Copy the first line of the entries below and every line after it through the line containing "basada en Debian, especializada". Do not include pictures.

####

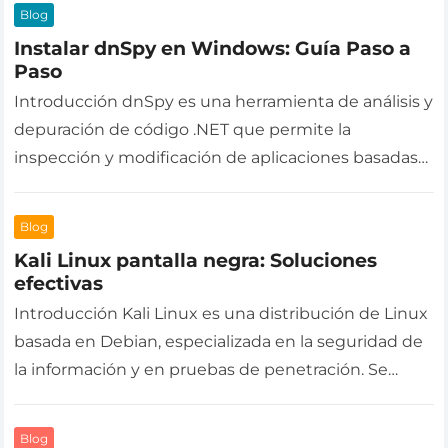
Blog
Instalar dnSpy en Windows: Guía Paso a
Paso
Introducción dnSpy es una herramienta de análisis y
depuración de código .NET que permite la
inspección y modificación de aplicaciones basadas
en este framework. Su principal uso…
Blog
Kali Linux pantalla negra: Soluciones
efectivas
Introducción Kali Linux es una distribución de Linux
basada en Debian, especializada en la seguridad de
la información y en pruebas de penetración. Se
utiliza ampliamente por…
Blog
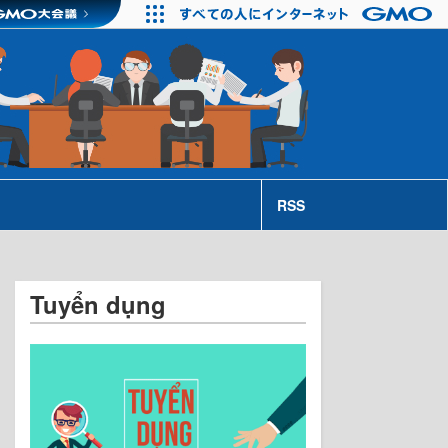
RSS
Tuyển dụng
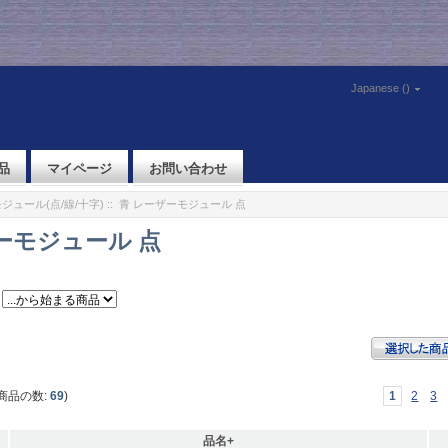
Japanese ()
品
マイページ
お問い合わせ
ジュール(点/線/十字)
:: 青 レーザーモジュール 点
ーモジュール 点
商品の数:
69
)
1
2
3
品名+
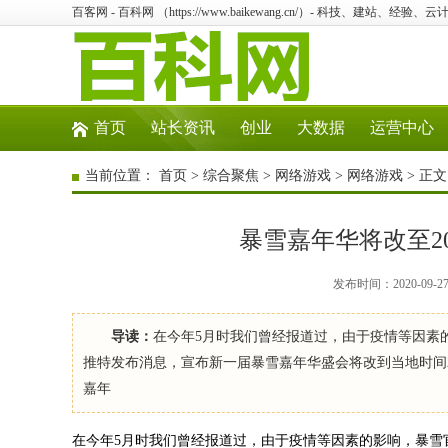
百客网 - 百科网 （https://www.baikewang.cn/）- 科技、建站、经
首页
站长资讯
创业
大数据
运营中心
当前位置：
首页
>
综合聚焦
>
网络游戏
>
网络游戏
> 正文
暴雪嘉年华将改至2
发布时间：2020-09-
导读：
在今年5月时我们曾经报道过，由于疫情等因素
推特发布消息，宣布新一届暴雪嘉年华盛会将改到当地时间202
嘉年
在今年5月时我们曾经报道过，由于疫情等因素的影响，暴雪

####

WRITTEN SOLUTION:
Blog
Instalar dnSpy en Windows: Guía Paso a
Paso
Introducción dnSpy es una herramienta de análisis y
depuración de código .NET que permite la
inspección y modificación de aplicaciones basadas
en este framework. Su principal uso…
Blog
Kali Linux pantalla negra: Soluciones
efectivas
Introducción Kali Linux es una distribución de Linux
basada en Debian, especializada en la seguridad de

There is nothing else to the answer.